-------- Supplied data --------

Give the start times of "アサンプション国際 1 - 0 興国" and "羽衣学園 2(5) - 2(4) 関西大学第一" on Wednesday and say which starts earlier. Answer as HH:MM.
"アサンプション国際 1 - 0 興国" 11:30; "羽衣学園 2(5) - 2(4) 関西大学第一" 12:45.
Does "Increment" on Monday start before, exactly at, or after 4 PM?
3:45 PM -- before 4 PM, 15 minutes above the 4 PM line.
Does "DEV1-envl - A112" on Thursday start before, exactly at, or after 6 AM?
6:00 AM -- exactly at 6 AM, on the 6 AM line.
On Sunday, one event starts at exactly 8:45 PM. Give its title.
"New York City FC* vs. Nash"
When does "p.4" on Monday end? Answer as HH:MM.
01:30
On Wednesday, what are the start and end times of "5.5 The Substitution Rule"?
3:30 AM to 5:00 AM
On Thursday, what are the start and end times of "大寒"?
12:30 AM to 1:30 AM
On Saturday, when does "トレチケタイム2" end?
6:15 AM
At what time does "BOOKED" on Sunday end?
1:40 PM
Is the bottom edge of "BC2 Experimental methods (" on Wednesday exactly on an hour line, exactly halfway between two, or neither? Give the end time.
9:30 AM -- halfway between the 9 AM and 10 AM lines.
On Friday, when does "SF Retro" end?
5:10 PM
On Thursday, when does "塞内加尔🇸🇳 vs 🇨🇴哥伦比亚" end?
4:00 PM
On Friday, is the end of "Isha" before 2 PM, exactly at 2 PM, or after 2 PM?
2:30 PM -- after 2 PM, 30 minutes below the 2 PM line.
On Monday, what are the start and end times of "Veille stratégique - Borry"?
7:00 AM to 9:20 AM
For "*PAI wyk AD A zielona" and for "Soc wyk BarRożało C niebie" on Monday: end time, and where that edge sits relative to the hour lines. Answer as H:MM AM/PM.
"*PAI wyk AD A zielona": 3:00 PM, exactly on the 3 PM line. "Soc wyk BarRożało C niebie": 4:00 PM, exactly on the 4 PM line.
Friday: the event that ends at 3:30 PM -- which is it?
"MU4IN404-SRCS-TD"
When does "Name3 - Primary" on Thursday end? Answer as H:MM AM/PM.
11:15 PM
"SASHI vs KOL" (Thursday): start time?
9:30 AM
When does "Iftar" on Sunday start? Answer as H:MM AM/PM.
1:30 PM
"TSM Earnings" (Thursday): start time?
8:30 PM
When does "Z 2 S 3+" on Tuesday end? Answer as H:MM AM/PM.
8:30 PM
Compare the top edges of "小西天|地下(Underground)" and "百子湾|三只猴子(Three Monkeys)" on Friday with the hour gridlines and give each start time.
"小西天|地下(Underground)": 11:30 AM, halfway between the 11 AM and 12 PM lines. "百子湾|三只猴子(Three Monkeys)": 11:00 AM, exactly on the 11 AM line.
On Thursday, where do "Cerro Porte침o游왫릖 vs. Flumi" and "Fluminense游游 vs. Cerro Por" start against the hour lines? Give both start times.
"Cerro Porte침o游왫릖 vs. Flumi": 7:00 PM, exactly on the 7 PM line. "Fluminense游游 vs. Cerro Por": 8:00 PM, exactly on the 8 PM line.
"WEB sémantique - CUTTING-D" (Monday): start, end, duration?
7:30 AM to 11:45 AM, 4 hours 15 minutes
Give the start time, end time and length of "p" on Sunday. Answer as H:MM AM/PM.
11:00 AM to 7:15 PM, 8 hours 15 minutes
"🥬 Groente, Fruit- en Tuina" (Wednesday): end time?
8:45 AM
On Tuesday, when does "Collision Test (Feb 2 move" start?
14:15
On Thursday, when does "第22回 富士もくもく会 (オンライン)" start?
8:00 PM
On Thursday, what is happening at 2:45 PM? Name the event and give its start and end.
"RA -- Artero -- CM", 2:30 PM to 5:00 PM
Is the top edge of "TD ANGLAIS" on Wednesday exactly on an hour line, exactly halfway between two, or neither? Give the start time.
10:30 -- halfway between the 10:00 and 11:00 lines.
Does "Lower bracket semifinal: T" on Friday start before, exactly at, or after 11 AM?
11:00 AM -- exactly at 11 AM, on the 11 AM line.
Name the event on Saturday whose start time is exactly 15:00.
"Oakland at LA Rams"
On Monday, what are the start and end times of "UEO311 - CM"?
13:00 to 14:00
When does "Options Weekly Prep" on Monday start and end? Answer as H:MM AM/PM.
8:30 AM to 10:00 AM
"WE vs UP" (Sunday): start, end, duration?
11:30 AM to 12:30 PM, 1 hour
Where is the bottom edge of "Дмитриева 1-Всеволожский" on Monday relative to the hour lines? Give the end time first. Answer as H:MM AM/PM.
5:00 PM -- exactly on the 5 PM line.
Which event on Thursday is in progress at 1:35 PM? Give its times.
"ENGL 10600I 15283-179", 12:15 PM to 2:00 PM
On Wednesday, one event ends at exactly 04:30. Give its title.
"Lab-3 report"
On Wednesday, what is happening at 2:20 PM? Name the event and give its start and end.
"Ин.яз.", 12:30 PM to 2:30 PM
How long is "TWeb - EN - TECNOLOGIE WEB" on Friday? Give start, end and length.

--------

## Task to complete
Rewrite the material above with every instance of "hour lines" changed to "hour markers", and leave everything else as it is.

## Written answer
Give the start times of "アサンプション国際 1 - 0 興国" and "羽衣学園 2(5) - 2(4) 関西大学第一" on Wednesday and say which starts earlier. Answer as HH:MM.
"アサンプション国際 1 - 0 興国" 11:30; "羽衣学園 2(5) - 2(4) 関西大学第一" 12:45.
Does "Increment" on Monday start before, exactly at, or after 4 PM?
3:45 PM -- before 4 PM, 15 minutes above the 4 PM line.
Does "DEV1-envl - A112" on Thursday start before, exactly at, or after 6 AM?
6:00 AM -- exactly at 6 AM, on the 6 AM line.
On Sunday, one event starts at exactly 8:45 PM. Give its title.
"New York City FC* vs. Nash"
When does "p.4" on Monday end? Answer as HH:MM.
01:30
On Wednesday, what are the start and end times of "5.5 The Substitution Rule"?
3:30 AM to 5:00 AM
On Thursday, what are the start and end times of "大寒"?
12:30 AM to 1:30 AM
On Saturday, when does "トレチケタイム2" end?
6:15 AM
At what time does "BOOKED" on Sunday end?
1:40 PM
Is the bottom edge of "BC2 Experimental methods (" on Wednesday exactly on an hour line, exactly halfway between two, or neither? Give the end time.
9:30 AM -- halfway between the 9 AM and 10 AM lines.
On Friday, when does "SF Retro" end?
5:10 PM
On Thursday, when does "塞内加尔🇸🇳 vs 🇨🇴哥伦比亚" end?
4:00 PM
On Friday, is the end of "Isha" before 2 PM, exactly at 2 PM, or after 2 PM?
2:30 PM -- after 2 PM, 30 minutes below the 2 PM line.
On Monday, what are the start and end times of "Veille stratégique - Borry"?
7:00 AM to 9:20 AM
For "*PAI wyk AD A zielona" and for "Soc wyk BarRożało C niebie" on Monday: end time, and where that edge sits relative to the hour markers. Answer as H:MM AM/PM.
"*PAI wyk AD A zielona": 3:00 PM, exactly on the 3 PM line. "Soc wyk BarRożało C niebie": 4:00 PM, exactly on the 4 PM line.
Friday: the event that ends at 3:30 PM -- which is it?
"MU4IN404-SRCS-TD"
When does "Name3 - Primary" on Thursday end? Answer as H:MM AM/PM.
11:15 PM
"SASHI vs KOL" (Thursday): start time?
9:30 AM
When does "Iftar" on Sunday start? Answer as H:MM AM/PM.
1:30 PM
"TSM Earnings" (Thursday): start time?
8:30 PM
When does "Z 2 S 3+" on Tuesday end? Answer as H:MM AM/PM.
8:30 PM
Compare the top edges of "小西天|地下(Underground)" and "百子湾|三只猴子(Three Monkeys)" on Friday with the hour gridlines and give each start time.
"小西天|地下(Underground)": 11:30 AM, halfway between the 11 AM and 12 PM lines. "百子湾|三只猴子(Three Monkeys)": 11:00 AM, exactly on the 11 AM line.
On Thursday, where do "Cerro Porte침o游왫릖 vs. Flumi" and "Fluminense游游 vs. Cerro Por" start against the hour markers? Give both start times.
"Cerro Porte침o游왫릖 vs. Flumi": 7:00 PM, exactly on the 7 PM line. "Fluminense游游 vs. Cerro Por": 8:00 PM, exactly on the 8 PM line.
"WEB sémantique - CUTTING-D" (Monday): start, end, duration?
7:30 AM to 11:45 AM, 4 hours 15 minutes
Give the start time, end time and length of "p" on Sunday. Answer as H:MM AM/PM.
11:00 AM to 7:15 PM, 8 hours 15 minutes
"🥬 Groente, Fruit- en Tuina" (Wednesday): end time?
8:45 AM
On Tuesday, when does "Collision Test (Feb 2 move" start?
14:15
On Thursday, when does "第22回 富士もくもく会 (オンライン)" start?
8:00 PM
On Thursday, what is happening at 2:45 PM? Name the event and give its start and end.
"RA -- Artero -- CM", 2:30 PM to 5:00 PM
Is the top edge of "TD ANGLAIS" on Wednesday exactly on an hour line, exactly halfway between two, or neither? Give the start time.
10:30 -- halfway between the 10:00 and 11:00 lines.
Does "Lower bracket semifinal: T" on Friday start before, exactly at, or after 11 AM?
11:00 AM -- exactly at 11 AM, on the 11 AM line.
Name the event on Saturday whose start time is exactly 15:00.
"Oakland at LA Rams"
On Monday, what are the start and end times of "UEO311 - CM"?
13:00 to 14:00
When does "Options Weekly Prep" on Monday start and end? Answer as H:MM AM/PM.
8:30 AM to 10:00 AM
"WE vs UP" (Sunday): start, end, duration?
11:30 AM to 12:30 PM, 1 hour
Where is the bottom edge of "Дмитриева 1-Всеволожский" on Monday relative to the hour markers? Give the end time first. Answer as H:MM AM/PM.
5:00 PM -- exactly on the 5 PM line.
Which event on Thursday is in progress at 1:35 PM? Give its times.
"ENGL 10600I 15283-179", 12:15 PM to 2:00 PM
On Wednesday, one event ends at exactly 04:30. Give its title.
"Lab-3 report"
On Wednesday, what is happening at 2:20 PM? Name the event and give its start and end.
"Ин.яз.", 12:30 PM to 2:30 PM
How long is "TWeb - EN - TECNOLOGIE WEB" on Friday? Give start, end and length.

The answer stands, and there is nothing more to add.